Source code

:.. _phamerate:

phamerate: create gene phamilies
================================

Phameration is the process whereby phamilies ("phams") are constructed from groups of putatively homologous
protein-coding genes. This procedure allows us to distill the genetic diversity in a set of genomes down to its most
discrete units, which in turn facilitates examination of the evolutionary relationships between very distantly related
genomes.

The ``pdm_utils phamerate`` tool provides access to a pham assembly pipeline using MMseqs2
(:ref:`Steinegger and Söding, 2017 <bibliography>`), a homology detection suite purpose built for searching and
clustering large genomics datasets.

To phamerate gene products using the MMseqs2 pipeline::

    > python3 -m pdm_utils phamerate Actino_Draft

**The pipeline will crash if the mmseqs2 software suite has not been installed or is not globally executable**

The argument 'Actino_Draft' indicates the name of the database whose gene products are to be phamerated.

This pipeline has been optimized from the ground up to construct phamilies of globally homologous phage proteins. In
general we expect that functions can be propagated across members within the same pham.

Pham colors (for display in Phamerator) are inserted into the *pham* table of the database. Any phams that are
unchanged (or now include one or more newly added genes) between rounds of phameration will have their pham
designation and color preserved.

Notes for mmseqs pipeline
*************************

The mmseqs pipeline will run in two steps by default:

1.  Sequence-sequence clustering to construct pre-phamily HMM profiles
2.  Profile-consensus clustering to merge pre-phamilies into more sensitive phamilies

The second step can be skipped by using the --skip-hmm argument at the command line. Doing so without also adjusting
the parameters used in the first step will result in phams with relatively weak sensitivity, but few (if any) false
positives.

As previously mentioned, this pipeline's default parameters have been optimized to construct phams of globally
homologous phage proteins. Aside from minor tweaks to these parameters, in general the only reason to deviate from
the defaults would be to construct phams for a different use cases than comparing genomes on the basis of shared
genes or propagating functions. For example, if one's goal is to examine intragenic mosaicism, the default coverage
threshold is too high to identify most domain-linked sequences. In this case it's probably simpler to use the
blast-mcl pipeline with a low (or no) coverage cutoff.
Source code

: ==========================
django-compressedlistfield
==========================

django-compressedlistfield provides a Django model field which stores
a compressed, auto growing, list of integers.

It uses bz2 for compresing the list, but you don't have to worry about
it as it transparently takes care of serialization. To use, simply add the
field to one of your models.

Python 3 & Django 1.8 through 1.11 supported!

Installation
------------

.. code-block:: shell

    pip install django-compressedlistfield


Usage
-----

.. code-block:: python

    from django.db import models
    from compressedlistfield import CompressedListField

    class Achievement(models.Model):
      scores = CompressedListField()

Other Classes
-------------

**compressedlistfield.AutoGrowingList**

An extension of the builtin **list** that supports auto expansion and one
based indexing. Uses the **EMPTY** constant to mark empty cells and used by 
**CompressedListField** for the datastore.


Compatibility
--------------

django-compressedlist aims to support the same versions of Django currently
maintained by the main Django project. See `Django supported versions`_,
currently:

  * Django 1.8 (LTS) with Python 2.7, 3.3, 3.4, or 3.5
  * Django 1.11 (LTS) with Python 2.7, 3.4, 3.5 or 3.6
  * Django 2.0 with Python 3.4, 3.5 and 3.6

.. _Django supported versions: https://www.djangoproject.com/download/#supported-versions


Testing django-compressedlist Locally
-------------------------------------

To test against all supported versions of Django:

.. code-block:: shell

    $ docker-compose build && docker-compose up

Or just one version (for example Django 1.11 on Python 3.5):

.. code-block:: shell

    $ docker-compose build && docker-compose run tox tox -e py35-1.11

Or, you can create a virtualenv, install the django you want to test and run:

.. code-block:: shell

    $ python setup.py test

____________________

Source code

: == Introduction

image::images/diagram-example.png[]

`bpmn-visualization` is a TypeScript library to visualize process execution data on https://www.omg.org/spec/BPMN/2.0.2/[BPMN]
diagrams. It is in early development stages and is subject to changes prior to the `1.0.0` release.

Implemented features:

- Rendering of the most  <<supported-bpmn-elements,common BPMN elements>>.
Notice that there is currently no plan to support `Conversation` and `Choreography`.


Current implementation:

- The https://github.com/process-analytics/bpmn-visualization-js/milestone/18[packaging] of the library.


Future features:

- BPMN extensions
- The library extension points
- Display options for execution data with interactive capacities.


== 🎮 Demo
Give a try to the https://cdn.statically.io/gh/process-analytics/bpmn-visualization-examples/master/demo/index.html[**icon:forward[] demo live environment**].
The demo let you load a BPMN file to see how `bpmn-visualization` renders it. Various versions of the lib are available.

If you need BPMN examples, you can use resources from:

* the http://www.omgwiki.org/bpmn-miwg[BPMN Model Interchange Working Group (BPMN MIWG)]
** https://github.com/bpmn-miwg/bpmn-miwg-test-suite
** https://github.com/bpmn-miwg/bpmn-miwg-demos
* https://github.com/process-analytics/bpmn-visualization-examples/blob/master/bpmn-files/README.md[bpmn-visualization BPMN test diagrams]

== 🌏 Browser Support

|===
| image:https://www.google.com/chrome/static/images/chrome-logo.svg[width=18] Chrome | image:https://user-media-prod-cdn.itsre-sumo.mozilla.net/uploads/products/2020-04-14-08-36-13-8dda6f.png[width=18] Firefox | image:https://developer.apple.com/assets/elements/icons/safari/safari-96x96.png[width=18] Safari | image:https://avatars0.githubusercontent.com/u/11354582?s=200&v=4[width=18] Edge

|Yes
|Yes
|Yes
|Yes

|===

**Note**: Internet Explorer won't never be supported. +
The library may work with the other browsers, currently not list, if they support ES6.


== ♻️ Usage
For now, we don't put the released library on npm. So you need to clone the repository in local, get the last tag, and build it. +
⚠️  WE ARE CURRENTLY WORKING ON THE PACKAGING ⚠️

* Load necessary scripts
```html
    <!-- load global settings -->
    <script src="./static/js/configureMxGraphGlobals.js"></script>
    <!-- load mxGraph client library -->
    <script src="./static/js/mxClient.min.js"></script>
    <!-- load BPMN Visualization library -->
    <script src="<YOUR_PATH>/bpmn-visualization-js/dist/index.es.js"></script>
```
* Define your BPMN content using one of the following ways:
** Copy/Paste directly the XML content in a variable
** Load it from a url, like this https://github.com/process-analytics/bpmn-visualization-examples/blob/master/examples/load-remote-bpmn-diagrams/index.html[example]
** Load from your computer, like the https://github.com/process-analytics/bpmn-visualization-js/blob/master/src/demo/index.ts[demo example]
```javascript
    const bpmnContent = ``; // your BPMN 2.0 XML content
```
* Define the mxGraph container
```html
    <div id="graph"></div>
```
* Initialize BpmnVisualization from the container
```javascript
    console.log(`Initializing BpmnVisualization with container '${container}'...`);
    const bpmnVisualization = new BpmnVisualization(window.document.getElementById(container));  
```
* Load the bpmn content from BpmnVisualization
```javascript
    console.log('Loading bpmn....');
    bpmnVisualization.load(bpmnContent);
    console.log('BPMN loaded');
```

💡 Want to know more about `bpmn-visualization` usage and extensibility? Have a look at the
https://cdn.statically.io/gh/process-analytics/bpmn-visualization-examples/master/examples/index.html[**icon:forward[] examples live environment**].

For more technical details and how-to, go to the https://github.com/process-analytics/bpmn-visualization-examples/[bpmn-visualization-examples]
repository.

____________________

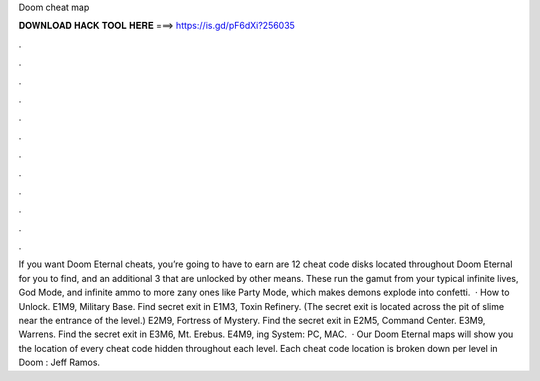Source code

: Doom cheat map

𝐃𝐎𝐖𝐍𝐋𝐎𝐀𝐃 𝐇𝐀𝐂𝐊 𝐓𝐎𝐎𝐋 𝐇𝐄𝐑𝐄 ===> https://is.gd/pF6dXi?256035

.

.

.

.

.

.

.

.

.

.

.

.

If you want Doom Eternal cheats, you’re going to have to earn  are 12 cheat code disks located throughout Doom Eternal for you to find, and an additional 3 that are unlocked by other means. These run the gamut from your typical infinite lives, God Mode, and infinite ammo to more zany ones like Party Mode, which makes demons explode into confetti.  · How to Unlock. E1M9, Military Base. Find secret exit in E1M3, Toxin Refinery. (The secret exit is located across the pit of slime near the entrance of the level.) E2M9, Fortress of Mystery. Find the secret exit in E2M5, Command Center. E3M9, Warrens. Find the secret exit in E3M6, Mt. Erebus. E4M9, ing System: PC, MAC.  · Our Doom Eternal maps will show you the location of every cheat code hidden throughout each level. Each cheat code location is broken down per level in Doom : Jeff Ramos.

____________________

- Work instructions: Go through the lines above. Select every one that has the string "build".

- Result of the task:
    $ docker-compose build && docker-compose up
    $ docker-compose build && docker-compose run tox tox -e py35-1.11
For now, we don't put the released library on npm. So you need to clone the repository in local, get the last tag, and build it. +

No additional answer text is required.